Dans un contexte politique marqué par des remous internes au sein du parti Pastef, le ministre de l’Urbanisme, des Collectivités territoriales et de l’Aménagement des territoires, Moussa Bala Fofana, a tenu à clarifier sa posture. Face aux interrogations sur la loyauté des cadres maintenus au sein de l’exécutif, il réaffirme son engagement envers le Président Bassirou Diomaye Faye tout en prônant la continuité de l’action publique.
Une loyauté institutionnelle assumée envers le chef de l’État
Reconduit pour la troisième fois dans ses fonctions ministérielles, Moussa Bala Fofana a exprimé sa profonde gratitude envers le président de la République pour cette marque de confiance renouvelée. Il a précisé n’avoir pas eu de liens personnels avec Bassirou Diomaye Faye avant l’arrivée de leur famille politique aux responsabilités, mais dit avoir trouvé en lui un leader focalisé sur l’efficacité des politiques publiques.

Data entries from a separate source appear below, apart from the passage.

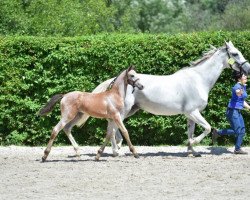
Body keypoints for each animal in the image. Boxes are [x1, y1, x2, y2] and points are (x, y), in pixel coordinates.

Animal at [70, 41, 250, 157]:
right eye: (235, 53)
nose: (247, 69)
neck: (198, 80)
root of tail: (115, 80)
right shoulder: (193, 112)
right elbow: (206, 128)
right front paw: (192, 144)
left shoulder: (190, 115)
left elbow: (191, 132)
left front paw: (192, 152)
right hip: (123, 110)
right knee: (113, 127)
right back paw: (116, 151)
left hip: (130, 110)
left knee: (113, 126)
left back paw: (117, 149)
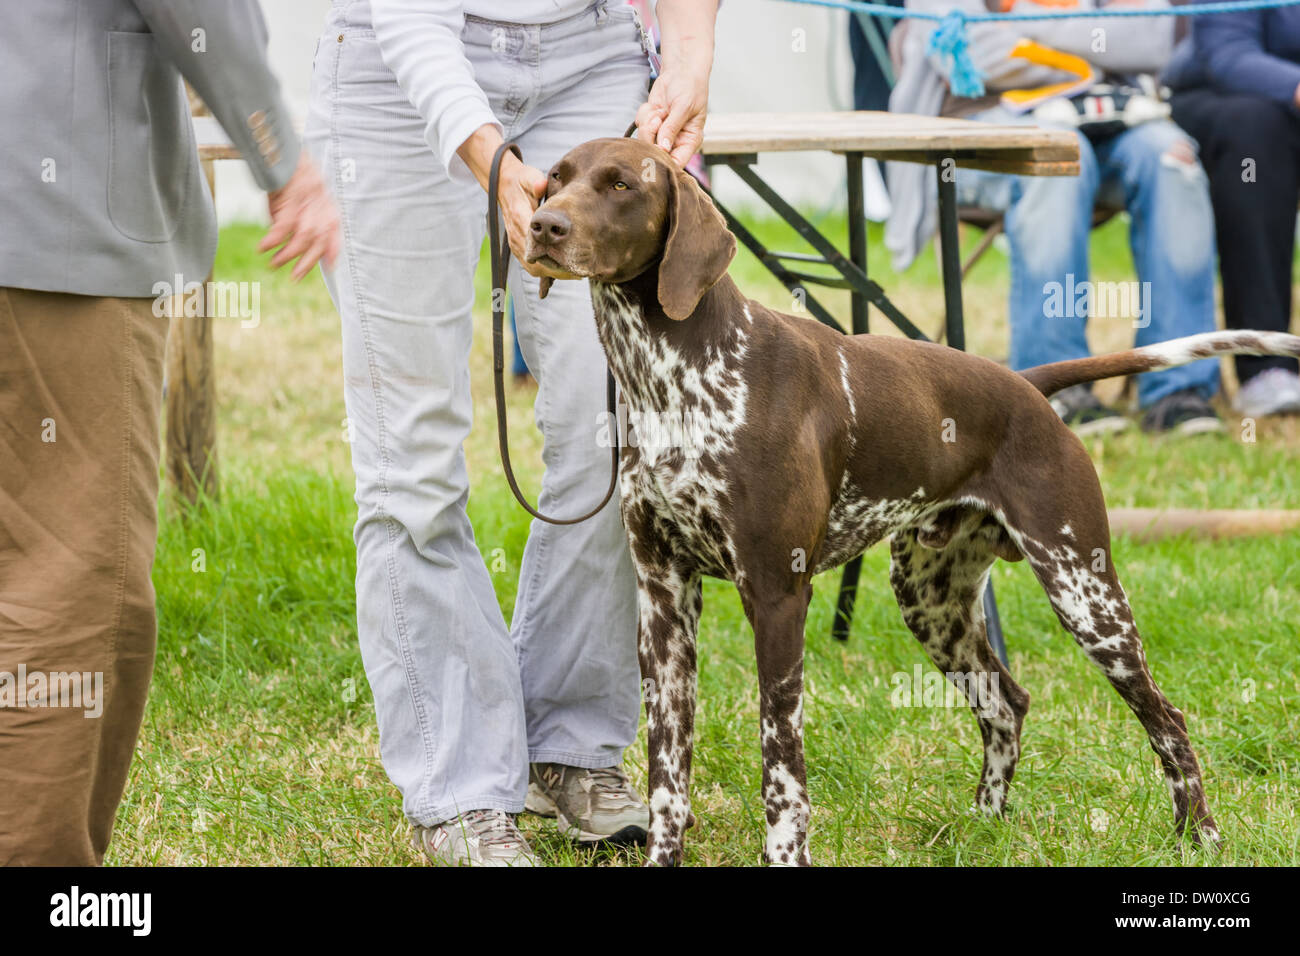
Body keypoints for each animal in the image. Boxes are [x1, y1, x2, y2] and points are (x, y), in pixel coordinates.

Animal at [522, 136, 1294, 868]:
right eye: (555, 178)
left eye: (622, 184)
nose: (542, 225)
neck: (672, 376)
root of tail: (1027, 385)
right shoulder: (664, 599)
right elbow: (668, 773)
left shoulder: (775, 593)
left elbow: (781, 768)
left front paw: (787, 854)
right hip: (933, 601)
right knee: (1007, 702)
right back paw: (985, 822)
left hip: (1087, 594)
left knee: (1167, 720)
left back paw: (1200, 834)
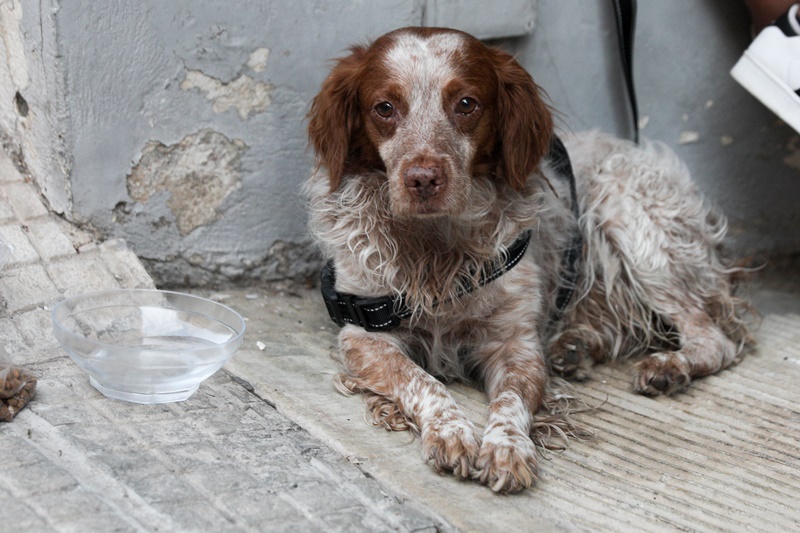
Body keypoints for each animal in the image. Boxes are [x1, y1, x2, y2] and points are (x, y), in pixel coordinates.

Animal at [304, 25, 752, 490]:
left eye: (467, 104)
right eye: (385, 108)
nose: (423, 178)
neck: (437, 250)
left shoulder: (515, 343)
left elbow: (510, 402)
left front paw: (507, 447)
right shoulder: (365, 335)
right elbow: (422, 381)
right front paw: (451, 431)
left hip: (626, 213)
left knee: (714, 337)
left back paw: (668, 366)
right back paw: (574, 347)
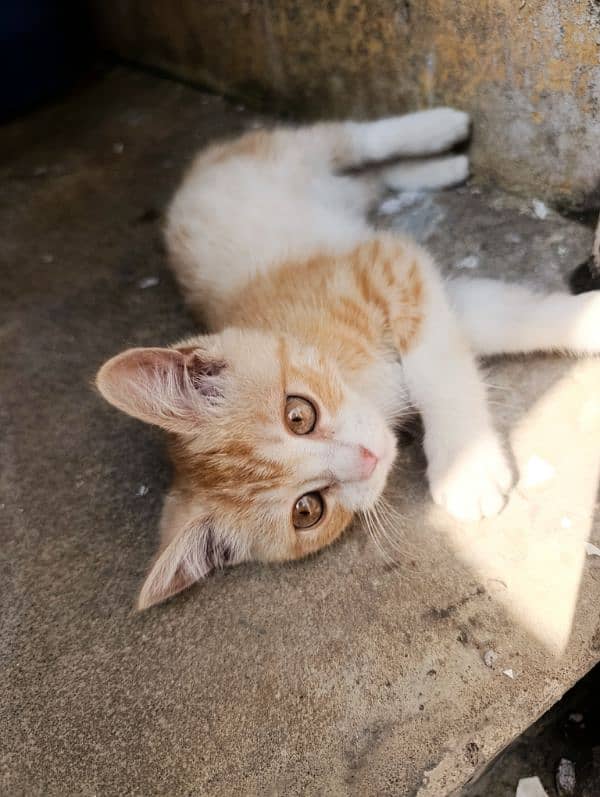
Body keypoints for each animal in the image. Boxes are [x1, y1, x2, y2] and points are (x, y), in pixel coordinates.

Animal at [96, 110, 600, 608]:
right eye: (307, 510)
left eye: (298, 414)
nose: (368, 458)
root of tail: (186, 184)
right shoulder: (426, 293)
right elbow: (501, 320)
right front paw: (587, 320)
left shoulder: (388, 268)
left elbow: (437, 369)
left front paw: (465, 465)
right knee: (371, 179)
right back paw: (440, 168)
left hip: (290, 155)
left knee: (353, 140)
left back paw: (438, 128)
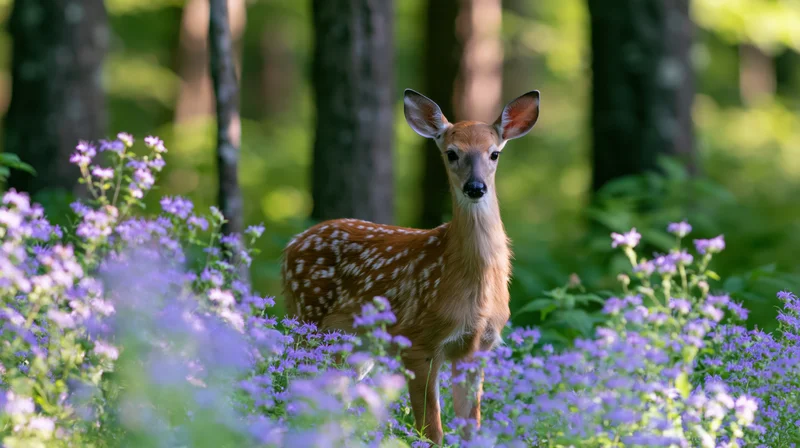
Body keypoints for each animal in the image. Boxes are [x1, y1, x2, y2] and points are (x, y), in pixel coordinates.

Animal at [280, 88, 540, 445]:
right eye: (452, 153)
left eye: (494, 154)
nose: (475, 188)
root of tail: (290, 246)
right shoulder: (418, 340)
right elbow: (432, 430)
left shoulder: (478, 348)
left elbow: (471, 428)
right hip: (307, 317)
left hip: (353, 343)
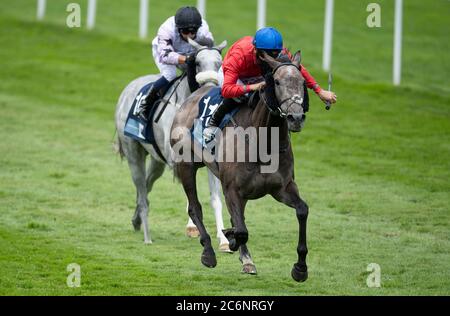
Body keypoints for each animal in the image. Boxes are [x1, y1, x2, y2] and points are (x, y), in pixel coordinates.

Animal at [114, 38, 230, 251]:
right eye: (197, 62)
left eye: (219, 64)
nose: (210, 85)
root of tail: (129, 87)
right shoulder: (177, 159)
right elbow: (190, 196)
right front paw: (192, 227)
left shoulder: (212, 161)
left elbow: (216, 199)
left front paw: (223, 239)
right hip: (133, 151)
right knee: (141, 184)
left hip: (156, 160)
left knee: (146, 184)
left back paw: (136, 219)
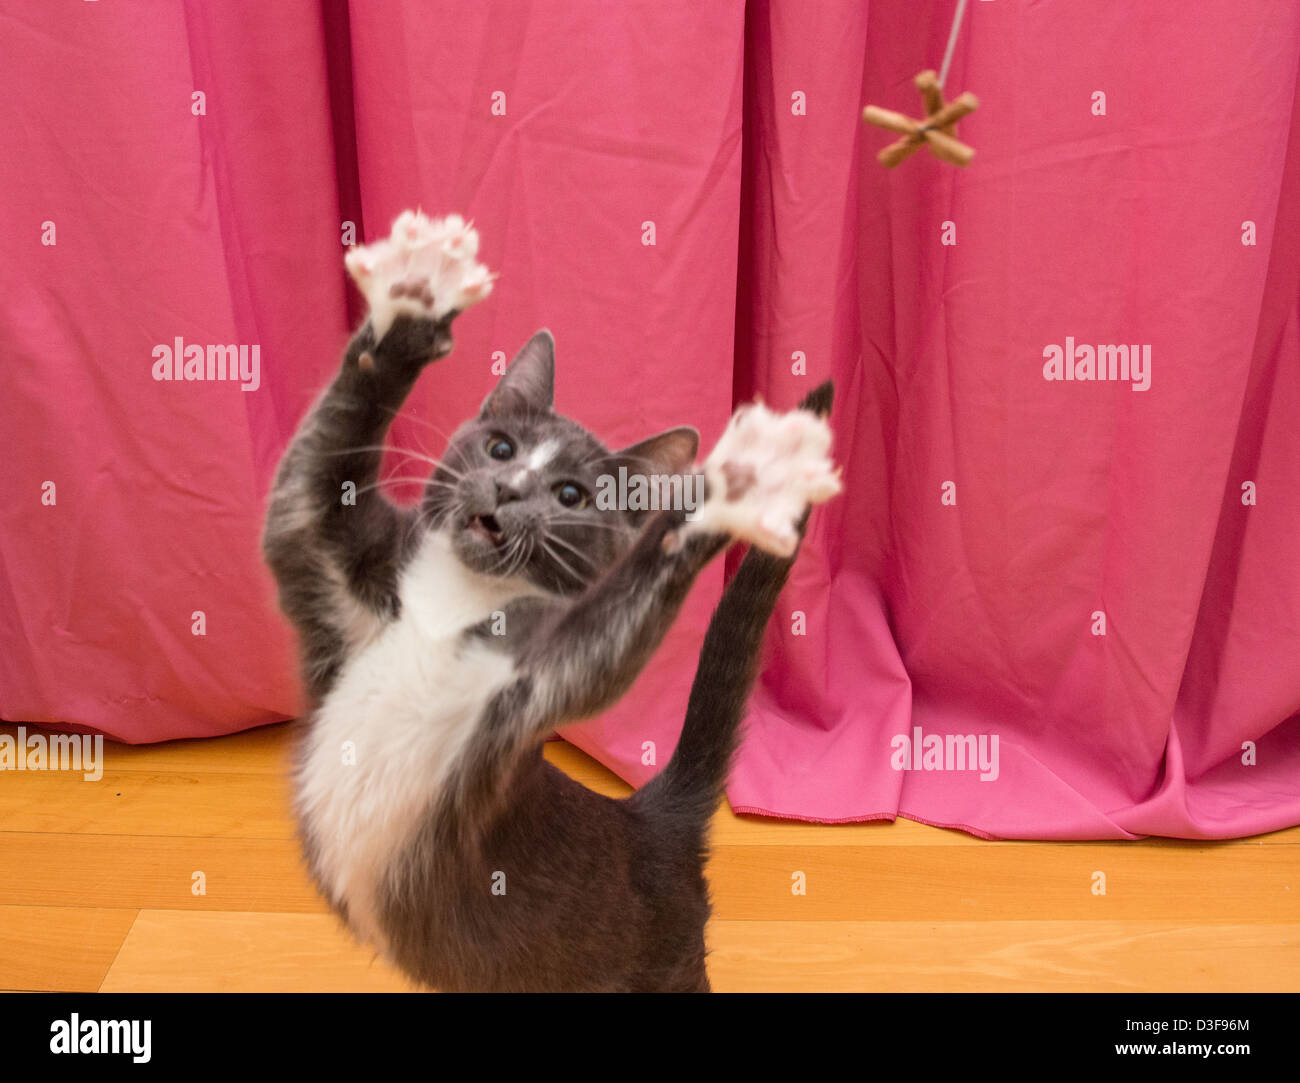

Le ministre a également évoqué ses relations avec Ousmane Sonko, actuel président de l’Assemblée nationale et figure de proue du projet politique initial. Bien que des divergences de vues semblent apparaître, Moussa Bala Fofana assure que les liens construits durant la lutte politique restent intacts. Il refuse toutefois que son action soit perçue sous le prisme d’une quelconque désobéissance envers sa formation d’origine.
Le choix du devoir national face à la discipline partisane
Réagissant directement aux déclarations d’Ousmane Sonko datées du 2 juin 2026, le ministre a revendiqué une totale liberté d’action. Il a souligné que sa décision de rester au service de l’État n’était dictée ni par l’ambition de carrière, ni par une volonté de défiance politique. Pour lui, il s’agit avant tout d’une lecture personnelle de ses responsabilités envers les citoyens sénégalais.
Moussa Bala Fofana explique avoir dû arbitrer entre la rigueur de la discipline de parti et l’impératif de la mission nationale. « Entre une logique partisane et mon devoir envers la Nation, j’ai choisi de poursuivre la mission qui m’avait été confiée », a-t-il affirmé. Selon lui, les engagements pris devant le peuple lors de la campagne électorale de 2024 doivent primer sur les considérations internes au parti.
En assumant pleinement les conséquences de son positionnement, le ministre se dit prêt à affronter les critiques. Il privilégie désormais la stabilité administrative et la mise en œuvre des chantiers prioritaires du gouvernement. Pour conclure, il a rappelé que l’intérêt supérieur du pays doit rester la boussole de tout serviteur de l’État, affirmant avec conviction que le Sénégal dépasse les simples appartenances politiques.